Branches of the armed forces: army, navy (including naval aviation, coast guard and marines), air force, carabinieri (national police), investigative police; note: normally subordinate to the Ministry of the Interior, in emergencies the carabinieri and the investigative police are considered part of the armed forces.
Enlistment age: 19 years old.
Total Military Manpower: Male 15 to 49: 4,057,466 (2001 est.).
Eligible for military service: men aged 15 to 49: 3,003,134 (2001 est.).
Number of persons reaching military age each year: male: 136,830 (2001 est.).

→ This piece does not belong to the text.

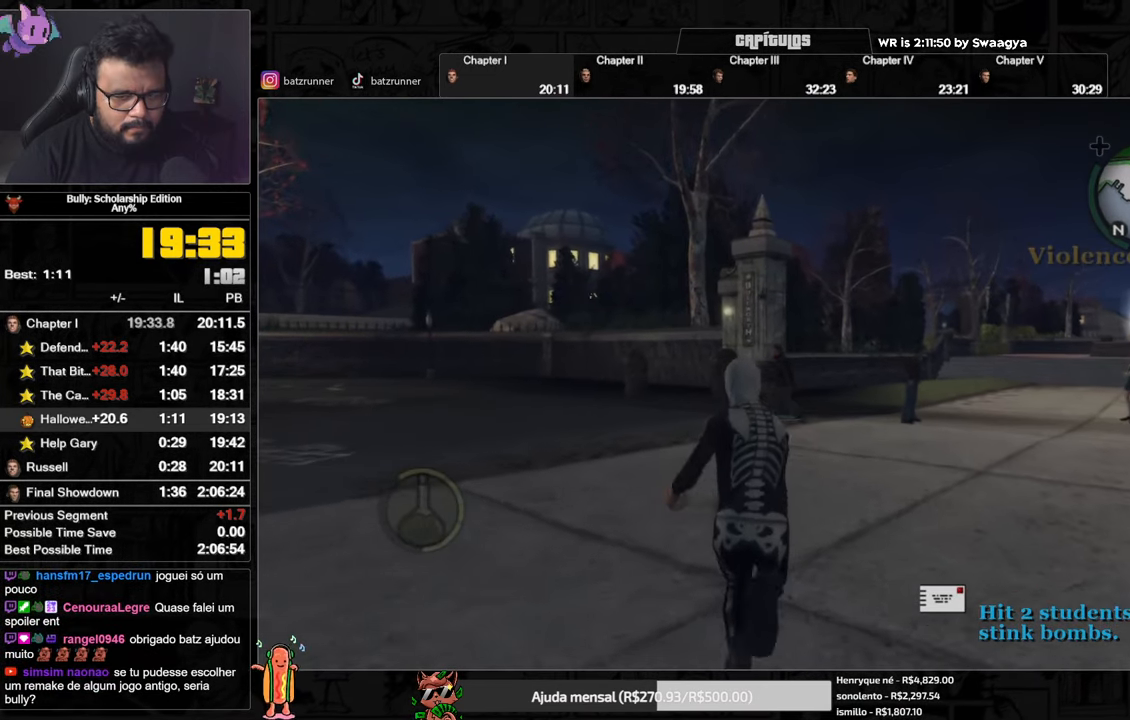
{"buttons": ["L2", "R2"], "left_stick": "up", "right_stick": "center", "events": [[16, "A", "down"], [33, "A", "up"], [200, "right_stick", "right"], [250, "right_stick", "center"], [367, "R2", "down"], [417, "R2", "up"], [500, "R2", "down"]]}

Military spending in dollar terms: $2.5 billion (1999)
Military spending as part of GDP: 3.1% (1999).

International Issues

International issues International disputes: Bolivia wants a sovereign corridor to the Pacific Ocean since the Atacama region was ceded to Chile in 1884; dispute with Bolivia over rights to the waters of the Rio Laus; territorial claims in Antarctica (Antarctic Territory of Chile) overlap with those of Argentina and the UK.
Illicit drugs: growing use of the country to transit cocaine destined for the US and Europe; economic prosperity has made the country more attractive for laundering drug proceeds; domestic consumption of cocaine is on the rise.